### ASSIGNED TASK:
Transcribe, exactly and without pictures, the lines below from the line with "thumb tip: (380, 632)" to the line with "pinky tip: (143, 134)", both ends included, and no others.

===== DATA TO EXAMINE =====

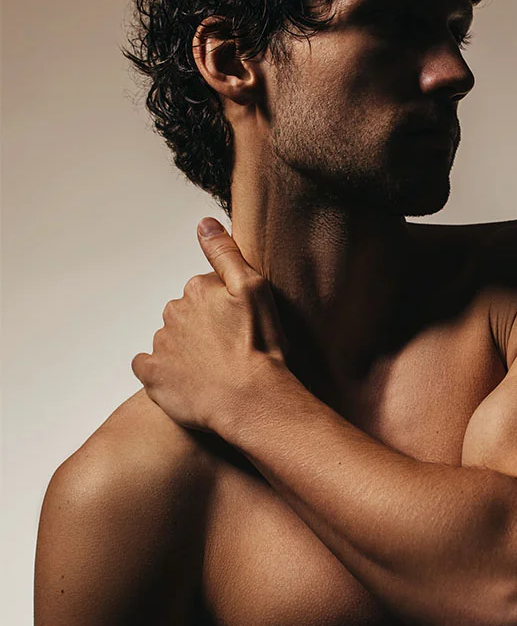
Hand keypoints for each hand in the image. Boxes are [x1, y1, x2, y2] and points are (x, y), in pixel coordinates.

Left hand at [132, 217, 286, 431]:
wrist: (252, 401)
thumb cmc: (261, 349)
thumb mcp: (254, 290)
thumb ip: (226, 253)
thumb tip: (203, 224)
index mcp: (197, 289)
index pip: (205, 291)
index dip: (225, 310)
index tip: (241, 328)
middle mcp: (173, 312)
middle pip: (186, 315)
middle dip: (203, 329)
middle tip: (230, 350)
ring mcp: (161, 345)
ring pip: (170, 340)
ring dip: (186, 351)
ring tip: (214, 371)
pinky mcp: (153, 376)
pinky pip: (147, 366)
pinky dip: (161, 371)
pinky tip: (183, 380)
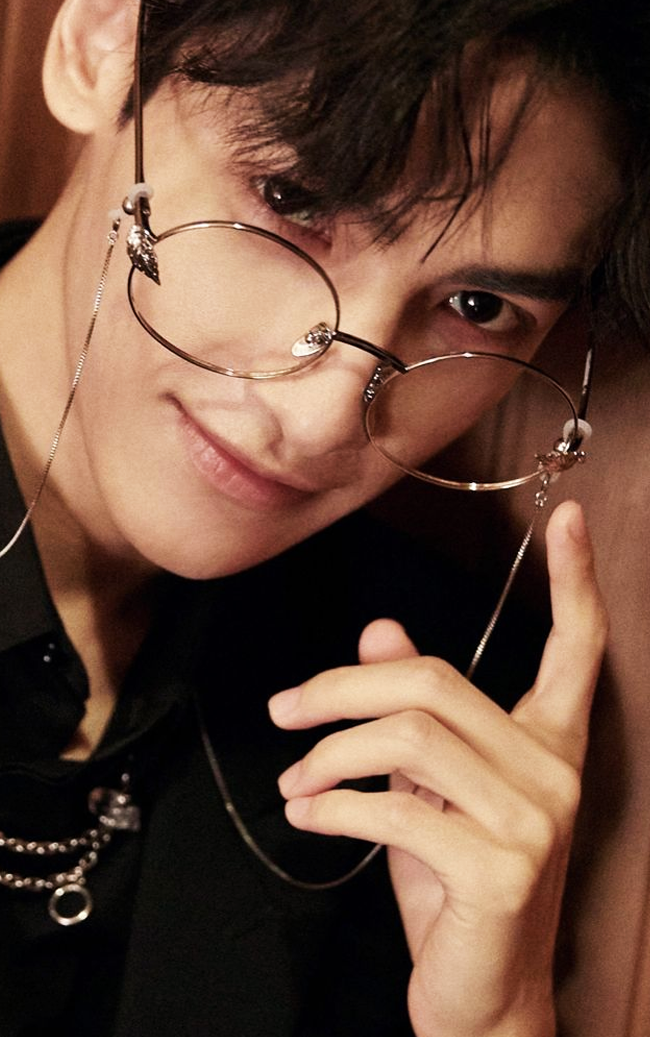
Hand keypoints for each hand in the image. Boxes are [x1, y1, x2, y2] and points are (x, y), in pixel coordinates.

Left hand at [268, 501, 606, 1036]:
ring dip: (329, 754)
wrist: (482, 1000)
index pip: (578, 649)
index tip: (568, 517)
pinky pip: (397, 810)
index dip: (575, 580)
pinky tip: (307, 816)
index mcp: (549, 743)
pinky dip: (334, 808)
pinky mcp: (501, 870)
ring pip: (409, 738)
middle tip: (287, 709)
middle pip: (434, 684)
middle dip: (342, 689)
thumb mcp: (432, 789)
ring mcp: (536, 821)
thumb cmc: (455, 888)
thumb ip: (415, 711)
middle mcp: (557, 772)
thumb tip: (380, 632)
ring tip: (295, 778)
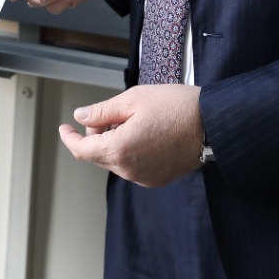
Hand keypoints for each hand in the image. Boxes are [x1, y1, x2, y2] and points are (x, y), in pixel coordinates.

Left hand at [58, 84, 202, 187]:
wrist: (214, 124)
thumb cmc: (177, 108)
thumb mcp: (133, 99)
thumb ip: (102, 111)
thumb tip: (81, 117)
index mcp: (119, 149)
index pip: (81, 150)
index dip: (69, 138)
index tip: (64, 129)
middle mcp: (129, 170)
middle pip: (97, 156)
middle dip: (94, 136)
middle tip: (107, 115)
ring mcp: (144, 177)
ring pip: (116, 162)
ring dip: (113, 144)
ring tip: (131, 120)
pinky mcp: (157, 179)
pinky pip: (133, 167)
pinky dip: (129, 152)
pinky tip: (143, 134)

=====
===== DATA TO EXAMINE =====

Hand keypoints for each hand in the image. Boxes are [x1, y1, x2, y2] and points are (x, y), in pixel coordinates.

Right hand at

=====
===== DATA TO EXAMINE =====

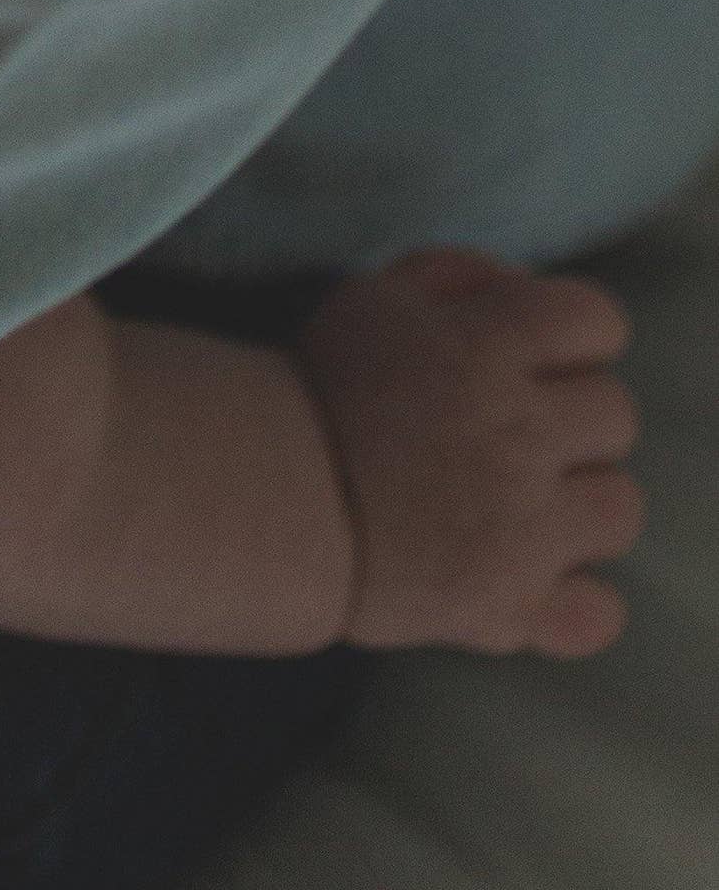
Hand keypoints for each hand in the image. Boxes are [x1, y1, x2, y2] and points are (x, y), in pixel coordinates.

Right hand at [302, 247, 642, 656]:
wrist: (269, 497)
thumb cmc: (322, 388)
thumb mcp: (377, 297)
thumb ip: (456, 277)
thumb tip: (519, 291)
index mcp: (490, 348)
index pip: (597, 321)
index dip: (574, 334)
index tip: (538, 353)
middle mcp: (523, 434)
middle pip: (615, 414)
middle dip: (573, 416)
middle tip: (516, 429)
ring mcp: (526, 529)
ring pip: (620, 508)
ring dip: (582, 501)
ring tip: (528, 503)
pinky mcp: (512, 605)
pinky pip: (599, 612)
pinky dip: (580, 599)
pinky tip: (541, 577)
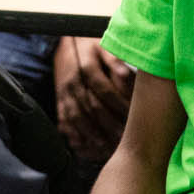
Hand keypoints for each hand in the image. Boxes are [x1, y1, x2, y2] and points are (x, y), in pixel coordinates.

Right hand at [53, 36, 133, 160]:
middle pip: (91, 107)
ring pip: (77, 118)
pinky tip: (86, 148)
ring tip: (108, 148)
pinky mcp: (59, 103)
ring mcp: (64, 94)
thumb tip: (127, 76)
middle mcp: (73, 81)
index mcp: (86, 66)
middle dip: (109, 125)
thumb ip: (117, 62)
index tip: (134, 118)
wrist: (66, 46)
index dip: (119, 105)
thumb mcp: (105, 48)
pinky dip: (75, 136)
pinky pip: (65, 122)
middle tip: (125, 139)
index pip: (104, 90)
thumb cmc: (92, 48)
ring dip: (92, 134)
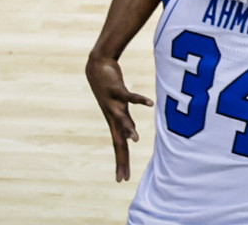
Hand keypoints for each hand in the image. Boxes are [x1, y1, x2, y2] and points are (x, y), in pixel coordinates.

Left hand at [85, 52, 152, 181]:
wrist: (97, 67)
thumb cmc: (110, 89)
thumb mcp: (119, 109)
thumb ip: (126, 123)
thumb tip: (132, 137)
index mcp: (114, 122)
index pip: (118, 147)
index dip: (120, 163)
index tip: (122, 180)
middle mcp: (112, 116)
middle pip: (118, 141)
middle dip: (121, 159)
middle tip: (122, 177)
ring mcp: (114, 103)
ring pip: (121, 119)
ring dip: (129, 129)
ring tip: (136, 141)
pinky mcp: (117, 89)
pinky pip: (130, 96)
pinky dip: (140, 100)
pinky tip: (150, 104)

=====

### RESPONSE TO THIS TASK:
thumb tip: (380, 632)
ring tip: (295, 778)
Hand keypoints for each hand in the image. Boxes are [x1, y1, x2, y2] and points are (x, y), in pixel coordinates.

Left hand at [58, 84, 202, 187]:
wrist: (214, 124)
thumb cmc: (177, 108)
thumb mcp: (133, 99)
thumb ip: (102, 111)
thumb tip: (81, 117)
index mcp: (119, 149)
index pip: (81, 150)
index dip: (69, 138)
index tip: (64, 129)
middle mcp: (129, 170)
middle pip: (97, 156)
middle dip: (94, 136)
middle tip: (107, 115)
ring mcp: (144, 177)
ring pip: (116, 162)
ring dip: (113, 144)
ring tip: (131, 120)
pinky mcp: (157, 179)
pinky pip: (133, 167)
pinky dip: (129, 152)
pinky tip: (143, 134)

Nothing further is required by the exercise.